■ Directions for this task
The answer must consist of every line from the data that holds "Akku".

■ Data supplied
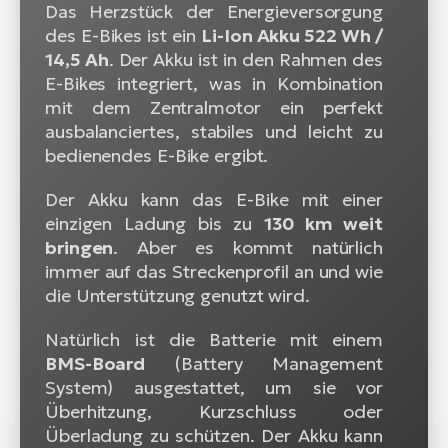
Das Herzstück der Energieversorgung
des E-Bikes ist ein
Li-Ion Akku 522 Wh /
14,5 Ah
. Der Akku ist in den Rahmen des
E-Bikes integriert, was in Kombination
mit dem Zentralmotor ein perfekt
ausbalanciertes, stabiles und leicht zu
bedienendes E-Bike ergibt.
Der Akku kann das E-Bike mit einer
einzigen Ladung bis zu
130 km weit
bringen
. Aber es kommt natürlich
immer auf das Streckenprofil an und wie
die Unterstützung genutzt wird.
Natürlich ist die Batterie mit einem
BMS-Board
(Battery Management
System) ausgestattet, um sie vor
Überhitzung, Kurzschluss oder
Überladung zu schützen. Der Akku kann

■ Answer for this exercise
Li-Ion Akku 522 Wh /
. Der Akku ist in den Rahmen des
Der Akku kann das E-Bike mit einer
Überladung zu schützen. Der Akku kann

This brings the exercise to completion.